The data >>

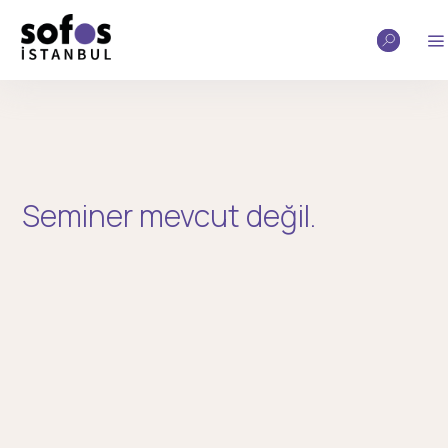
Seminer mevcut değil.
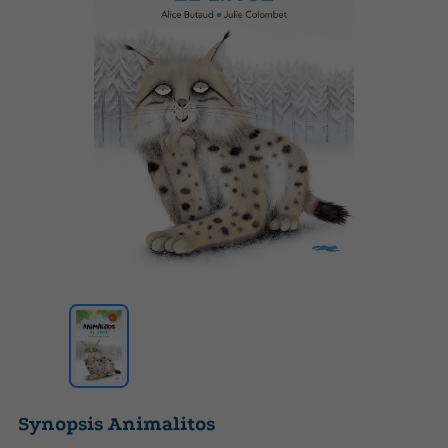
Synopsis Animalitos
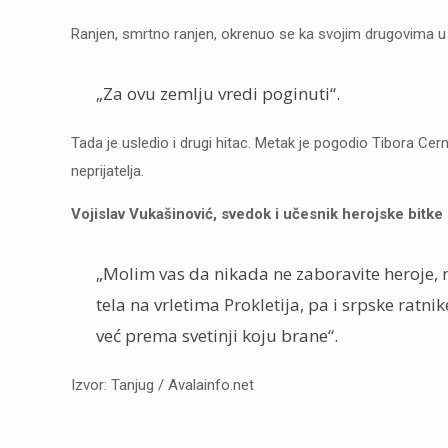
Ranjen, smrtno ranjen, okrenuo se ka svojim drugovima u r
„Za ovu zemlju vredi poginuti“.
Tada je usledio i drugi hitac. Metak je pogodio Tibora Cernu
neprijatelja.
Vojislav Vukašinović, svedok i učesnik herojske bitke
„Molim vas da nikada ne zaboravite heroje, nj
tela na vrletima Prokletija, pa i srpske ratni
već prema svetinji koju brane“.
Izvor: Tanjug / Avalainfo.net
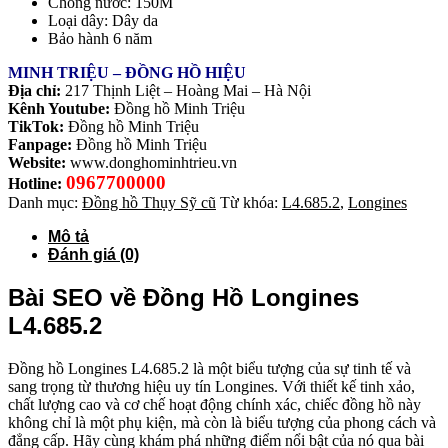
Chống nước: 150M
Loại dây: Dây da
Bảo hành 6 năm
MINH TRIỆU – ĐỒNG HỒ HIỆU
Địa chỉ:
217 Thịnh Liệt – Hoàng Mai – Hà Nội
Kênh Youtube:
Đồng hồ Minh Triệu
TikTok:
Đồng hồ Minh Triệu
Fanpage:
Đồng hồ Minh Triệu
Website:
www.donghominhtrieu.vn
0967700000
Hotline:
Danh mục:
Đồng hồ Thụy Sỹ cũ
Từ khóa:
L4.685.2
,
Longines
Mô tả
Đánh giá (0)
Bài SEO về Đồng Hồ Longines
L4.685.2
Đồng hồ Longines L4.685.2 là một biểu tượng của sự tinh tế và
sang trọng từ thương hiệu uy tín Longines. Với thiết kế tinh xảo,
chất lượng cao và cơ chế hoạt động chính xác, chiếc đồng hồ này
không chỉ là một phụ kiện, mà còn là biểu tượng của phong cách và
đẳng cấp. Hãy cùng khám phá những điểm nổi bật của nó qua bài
...
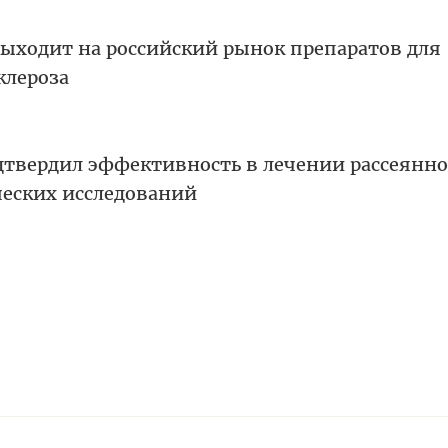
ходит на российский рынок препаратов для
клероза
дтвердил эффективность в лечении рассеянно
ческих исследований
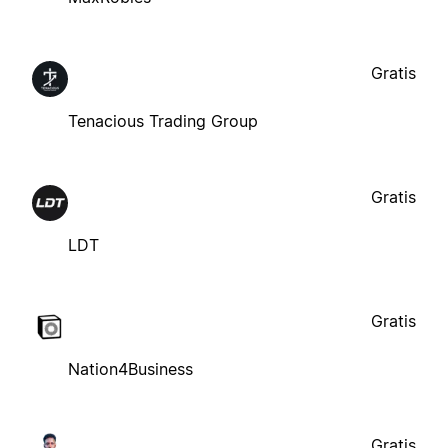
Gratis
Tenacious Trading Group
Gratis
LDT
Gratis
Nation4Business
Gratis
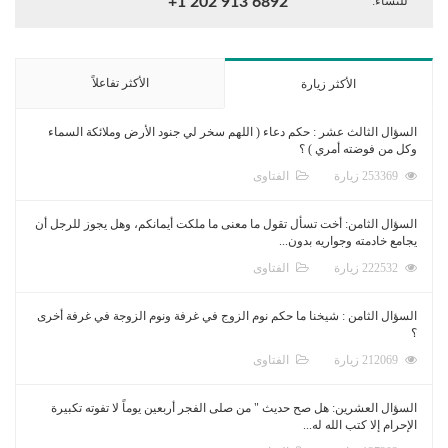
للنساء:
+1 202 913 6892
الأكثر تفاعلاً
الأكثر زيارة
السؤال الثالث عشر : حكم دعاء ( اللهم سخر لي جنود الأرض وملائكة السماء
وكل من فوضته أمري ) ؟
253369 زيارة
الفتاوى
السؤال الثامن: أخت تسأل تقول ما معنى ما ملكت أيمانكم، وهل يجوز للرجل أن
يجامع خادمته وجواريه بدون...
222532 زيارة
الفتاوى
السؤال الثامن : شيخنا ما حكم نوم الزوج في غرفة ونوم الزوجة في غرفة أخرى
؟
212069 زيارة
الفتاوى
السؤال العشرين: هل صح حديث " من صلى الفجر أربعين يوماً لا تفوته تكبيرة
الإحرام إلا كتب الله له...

Task objective >>
Scan the data above for the word "Longines" and report every line where it is found.

Task answer >>
Longines
Bài SEO về Đồng Hồ Longines
Đồng hồ Longines L4.685.2 là một biểu tượng của sự tinh tế và
sang trọng từ thương hiệu uy tín Longines. Với thiết kế tinh xảo,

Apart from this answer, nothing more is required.